I've been surfing a little on the Web, looking at other people's experiences with Effexor. This blog was interesting:
http://www.medicalnewstoday.com/youropinions.php?opinionid=19018&p=2'
I'm perpetually struck by the ongoing pharmaceutical cornucopia that these people have endured, and continue to endure. I suppose I'm lucky in that I don't have much choice anymore about expermenting. I can't even overindulge in chocolate anymore without having pretty immediate consequences (tremors, heart palpitations, moodiness). It promotes clean living, I suppose. I've notices I feel a lot less neurologically fragile when I'm eating a lot of salads and fresh fruit, less fatty and starchy things. And the yoga really is the best thing I've found to quell the occasional intense nights. Would that I could better manage other stressors in my life, but one can only do so much about other people and commitments. It's always a balancing act, isn't it?

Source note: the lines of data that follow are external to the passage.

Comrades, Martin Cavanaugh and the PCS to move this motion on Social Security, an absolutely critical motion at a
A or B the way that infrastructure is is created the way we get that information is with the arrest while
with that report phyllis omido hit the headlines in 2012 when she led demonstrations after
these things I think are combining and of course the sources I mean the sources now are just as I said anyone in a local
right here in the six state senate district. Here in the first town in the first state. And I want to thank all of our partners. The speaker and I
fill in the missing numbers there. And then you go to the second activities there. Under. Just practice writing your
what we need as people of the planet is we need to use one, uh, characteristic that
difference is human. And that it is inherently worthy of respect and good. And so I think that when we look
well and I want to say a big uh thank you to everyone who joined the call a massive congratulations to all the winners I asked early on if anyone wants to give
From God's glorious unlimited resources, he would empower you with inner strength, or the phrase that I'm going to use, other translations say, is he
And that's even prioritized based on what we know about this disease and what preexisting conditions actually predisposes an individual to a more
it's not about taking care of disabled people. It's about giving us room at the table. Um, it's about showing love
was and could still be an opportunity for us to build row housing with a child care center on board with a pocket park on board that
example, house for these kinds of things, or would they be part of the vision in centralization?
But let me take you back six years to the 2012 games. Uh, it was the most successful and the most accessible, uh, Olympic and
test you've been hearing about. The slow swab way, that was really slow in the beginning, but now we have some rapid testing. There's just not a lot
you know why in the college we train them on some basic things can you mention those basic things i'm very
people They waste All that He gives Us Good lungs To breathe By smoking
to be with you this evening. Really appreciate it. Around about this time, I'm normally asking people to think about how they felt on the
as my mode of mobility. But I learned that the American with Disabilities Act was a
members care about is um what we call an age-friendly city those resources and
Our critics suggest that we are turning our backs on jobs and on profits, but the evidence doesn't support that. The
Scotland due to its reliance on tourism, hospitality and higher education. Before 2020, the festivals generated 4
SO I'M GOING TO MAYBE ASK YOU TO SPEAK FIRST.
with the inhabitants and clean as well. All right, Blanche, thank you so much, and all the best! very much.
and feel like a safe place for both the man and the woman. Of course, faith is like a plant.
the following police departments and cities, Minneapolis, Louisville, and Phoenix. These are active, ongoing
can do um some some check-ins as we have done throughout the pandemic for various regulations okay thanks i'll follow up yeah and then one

Right now I'm having some interesting hormonal craziness... that is to say my cycle is all over the place. The Effexor Event wreaked merry havoc with all my other autonomic functions for a while, but that part of my life had achieved some equilibrium for a change, until recently. Bad ultrasound: Doctor O's talking biopsy, and my husband is freaking out (after all, his Mom died not two years ago from cancer "from the waist down"). I'm feeling strangely detached, sort of clinically wondering what would happen if I had to have surgery and couldn't take pain meds. After all, my last close encounter with Morphine was not a happy memory. Hopefully, it's just something like endometriosis, or I'm just getting old.
Just a reflective note on the causality of my Effexor experience, still fantasizing from time to time about a law suit (sigh). I know that much of the current dysfunction of my brain is caused by the overdose of the Zoloft which I took the day after my withdrawal symptoms kicked in. I know (I'll explain how later) that this caused me to develop a rather pronounced case of "Serotonin Syndrome." But it is significant, and ultimately definitive in my mind, that I never would have overdosed on the Zoloft if I hadn't had such and extreme psychological reaction the the Effexor withdrawals, which -- among other things -- seriously impaired my ability to accurately assess how much medication I ought to be taking. I still think it ought to have a black label. "Warning: withdrawals from this are so severe that you might want to die or kill someone if you stop taking it. Don't." Which of course would be bully for the company because then anyone who started taking it could never stop... endless dinero.